Ryby – samo zdrowie!

Dietetycy namawiają nas do jedzenia ryb. Jednak my wciąż wolimy spożywać mięso innych zwierząt. Ale czy zdajemy sobie sprawę z tego jak wiele tracimy?
Mięso ryb jest przede wszystkim źródłem pełnowartościowego białka, które jest lekkostrawne i przyswajalne. Zawiera również liczne sole mineralne: fosfor, cynk, selen, jod, potas, wapń i magnez. Chude gatunki ryb są źródłem witamin z grupy B, tłuste (m.in.: makrela, sardynka, łosoś, tuńczyk, śledź, węgorz, halibut), są także dobrym źródłem witaminy D.
Czy wiesz, że…
Wystarczy zjeść 80 g łososia wędzonego, by dostarczyć organizmowi dzienną porcję kwasów omega-3.

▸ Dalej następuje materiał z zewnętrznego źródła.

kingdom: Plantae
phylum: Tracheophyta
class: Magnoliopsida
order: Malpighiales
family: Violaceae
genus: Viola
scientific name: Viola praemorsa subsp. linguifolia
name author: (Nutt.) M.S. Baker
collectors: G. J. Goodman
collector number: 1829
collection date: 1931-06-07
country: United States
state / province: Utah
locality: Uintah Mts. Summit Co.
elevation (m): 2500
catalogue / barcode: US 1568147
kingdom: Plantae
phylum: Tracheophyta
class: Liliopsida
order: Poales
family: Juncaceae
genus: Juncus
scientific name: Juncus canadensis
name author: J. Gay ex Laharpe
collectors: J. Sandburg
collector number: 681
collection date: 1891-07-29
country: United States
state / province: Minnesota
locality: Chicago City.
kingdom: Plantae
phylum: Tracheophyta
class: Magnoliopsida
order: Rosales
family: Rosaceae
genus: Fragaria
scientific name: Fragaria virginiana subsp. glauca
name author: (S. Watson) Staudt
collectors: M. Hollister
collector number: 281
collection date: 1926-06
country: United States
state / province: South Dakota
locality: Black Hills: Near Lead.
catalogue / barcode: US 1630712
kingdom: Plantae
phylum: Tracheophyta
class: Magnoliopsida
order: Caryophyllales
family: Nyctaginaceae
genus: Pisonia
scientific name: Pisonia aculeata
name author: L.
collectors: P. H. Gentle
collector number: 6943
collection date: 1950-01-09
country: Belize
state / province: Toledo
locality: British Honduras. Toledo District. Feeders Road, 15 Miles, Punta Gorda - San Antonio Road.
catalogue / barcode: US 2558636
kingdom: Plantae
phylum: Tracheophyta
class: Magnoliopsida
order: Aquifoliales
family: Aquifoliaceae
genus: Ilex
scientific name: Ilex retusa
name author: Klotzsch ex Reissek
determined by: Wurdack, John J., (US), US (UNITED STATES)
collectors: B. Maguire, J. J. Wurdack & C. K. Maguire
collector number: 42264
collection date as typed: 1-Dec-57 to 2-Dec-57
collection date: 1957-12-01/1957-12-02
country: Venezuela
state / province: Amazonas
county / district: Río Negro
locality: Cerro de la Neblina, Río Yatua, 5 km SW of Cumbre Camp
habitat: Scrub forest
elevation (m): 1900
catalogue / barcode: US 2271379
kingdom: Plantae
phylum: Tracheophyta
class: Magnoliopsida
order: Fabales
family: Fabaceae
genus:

Z punktu widzenia profilaktyki chorób układu krążenia, im tłustsze ryby morskie spożywamy, tym lepiej. Tłuszcz rybi jest korzystny dla zdrowia serca. Kwasy omega-3 mają działanie profilaktyczne w schorzeniach układu krążenia – zapobiegają chorobie niedokrwiennej serca i udarom mózgu, hamują rozwój blaszki miażdżycowej, mają działanie przeciwzakrzepowe i przeciwzapalne, redukują ciśnienie tętnicze i przeciwdziałają arytmii serca.
Obniżają one ciśnienie krwi, poziom cholesterolu i lipidów, rozszerzają też naczynia krwionośne, zapobiegają powstawaniu zakrzepów, zmniejszając ryzyko chorób serca i układu krążenia. Działają też przeciwzapalnie, łagodząc objawy reumatoidalnego zapalenia stawów.
Jedzenie ryb opóźnia także procesy starzenia się.
Ryby pieczone w folii, gotowane lub duszone są lekkostrawne, mają sporo łatwo przyswajalnego białka oraz witaminy rozpuszczalne w tłuszczach: A (poprawia kondycję skóry), D (wzmacnia kości i zęby), E (usuwa z organizmu szkodliwe wolne rodniki). Dlatego ryby warto podawać osobom w podeszłym wieku.
Czy wiesz, że…
Spożywanie przynajmniej dwóch rybnych posiłków tygodniowo, może w znacznym stopniu pomóc
w zapobieganiu chorobom sercowo-naczyniowym.
Chude ryby słodkowodne zwiększają poziom serotoniny (hormonu szczęścia), dzięki czemu działają antydepresyjnie. Mają też witaminy z grupy B, które wspomagają pracę układu nerwowego, poprawiają pamięć i koncentrację. Po ryby sięgaj, więc częściej jesienią i zimą, gdy dopada cię chandra.
Unikajmy ryb hodowlanych – np. popularnej pangi, która jest poławiana podczas wędrówki na tarło w rzekach Azji i wpuszczana do stojących wód. Tam jest niezdrowo karmiona, m.in. hormonami i mączką rybną by szybko przybierała na wadze.
Renata Gajewska, właścicielka Restauracji Pod Złotym Lwem
podobno łosoś nie jest taki zdrowy, bo hodują go na sztucznej karmie
Wszystko może być nie zdrowie od kurczaka po wołowinę. Jednak wyda mi się, że ryby tak czy siak są zdrowe, mimo tego, że zmienia się sposób ich karmienia.